Try to achieve as much of the final figure requirements as possible via code

penguins_all_metrics = penguins[["species", "bill_depth_mm", "bill_length_mm", "flipper_length_mm", "body_mass_g"]].dropna().reset_index(drop = True)
all_metrics = ["bill_depth_mm", "bill_length_mm", "flipper_length_mm", "body_mass_g"]

all_metrics

['bill_depth_mm', 'bill_length_mm', 'flipper_length_mm', 'body_mass_g']

y_titles = [ "Bill Length (mm)", "Bill Depth (mm)", "Flipper Length (mm)", "Body Mass (g)"]
letters = ["A", "B", "C", "D"]

import matplotlib.pyplot as plt

f, ax = plt.subplots(2, 2, figsize=(10, 10))

all_axes = ax.flatten()

for i, metric in enumerate(all_metrics):
    
    current_axes = all_axes[i]
    
    sns.swarmplot(data=penguins_all_metrics, size = 3.5, 
                  x="species", y=metric, hue = "species",
                  ax=current_axes)
    ylim = current_axes.get_ylim()
    current_axes.set(ylabel=y_titles[i])

    if i != 0:
        legend = current_axes.get_legend()
        if legend is not None:  # Only try to remove if legend exists
            legend.remove()
    current_axes.text(-1, ylim[1], letters[i], fontsize = 15, fontweight = "semibold")

f.savefig("myplot.svg")
f.savefig("myplot.png", dpi = 300)

You have begun your journey as a data scientist

You can continue your data-visualization development with Claus Wilke’s free online book; it is not only a great introduction to data visualization, but also a style guide. It is written for the R programming language, but the principles are universal, and Python libraries like seaborn offer many of the same features.

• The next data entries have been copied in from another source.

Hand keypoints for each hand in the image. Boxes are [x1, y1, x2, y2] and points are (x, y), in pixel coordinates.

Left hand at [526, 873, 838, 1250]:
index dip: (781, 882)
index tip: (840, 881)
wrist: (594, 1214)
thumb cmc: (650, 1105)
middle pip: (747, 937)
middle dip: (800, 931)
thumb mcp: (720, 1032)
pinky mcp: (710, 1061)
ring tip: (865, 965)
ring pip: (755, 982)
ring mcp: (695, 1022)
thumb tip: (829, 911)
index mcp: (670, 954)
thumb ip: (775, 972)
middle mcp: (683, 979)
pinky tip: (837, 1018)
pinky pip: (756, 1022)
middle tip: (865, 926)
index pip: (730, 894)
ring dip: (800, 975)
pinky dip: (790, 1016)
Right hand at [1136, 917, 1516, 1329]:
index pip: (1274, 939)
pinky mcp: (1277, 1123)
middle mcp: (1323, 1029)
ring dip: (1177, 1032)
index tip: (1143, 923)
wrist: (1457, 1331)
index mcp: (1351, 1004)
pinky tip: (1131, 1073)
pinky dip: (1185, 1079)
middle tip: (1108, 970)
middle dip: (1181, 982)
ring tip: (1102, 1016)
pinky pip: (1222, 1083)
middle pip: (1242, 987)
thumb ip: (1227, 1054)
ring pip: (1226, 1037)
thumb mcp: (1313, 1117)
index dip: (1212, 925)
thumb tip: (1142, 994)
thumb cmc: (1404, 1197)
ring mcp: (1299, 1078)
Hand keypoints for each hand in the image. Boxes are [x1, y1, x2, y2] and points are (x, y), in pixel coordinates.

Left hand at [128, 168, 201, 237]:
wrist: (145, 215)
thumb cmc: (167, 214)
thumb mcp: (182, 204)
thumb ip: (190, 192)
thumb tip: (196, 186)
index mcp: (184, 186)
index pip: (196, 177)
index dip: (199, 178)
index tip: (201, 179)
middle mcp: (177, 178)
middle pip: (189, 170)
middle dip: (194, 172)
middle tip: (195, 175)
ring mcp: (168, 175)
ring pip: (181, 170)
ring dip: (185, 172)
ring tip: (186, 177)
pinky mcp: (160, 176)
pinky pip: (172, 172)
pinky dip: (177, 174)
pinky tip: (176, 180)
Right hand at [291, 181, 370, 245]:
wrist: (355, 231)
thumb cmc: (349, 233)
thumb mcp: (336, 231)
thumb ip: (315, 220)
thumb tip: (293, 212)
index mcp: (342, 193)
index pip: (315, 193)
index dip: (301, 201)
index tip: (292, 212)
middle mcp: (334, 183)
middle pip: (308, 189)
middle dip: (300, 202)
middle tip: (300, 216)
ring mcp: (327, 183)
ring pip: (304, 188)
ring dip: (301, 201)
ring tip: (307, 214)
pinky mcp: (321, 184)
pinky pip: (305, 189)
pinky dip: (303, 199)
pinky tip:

Florence Nightingale’s Mortality Diagram

The “coxcomb” diagram shows the causes of mortality for British soldiers during the Crimean War 1853-56, with each wedge representing a month. The red sections indicate deaths from wounds, black from other causes, and the blue sections indicate deaths from preventable diseases. Nightingale used this visualization to illustrate how poor conditions were killing more soldiers than battle itself, thereby convincing military officials to improve sanitation in army hospitals. This pioneering work help establish data visualization as a powerful tool for communication and evidence-based decision making. It was created by Florence Nightingale in 1858, and represents one of the earliest examples of data visualization used for medical reform.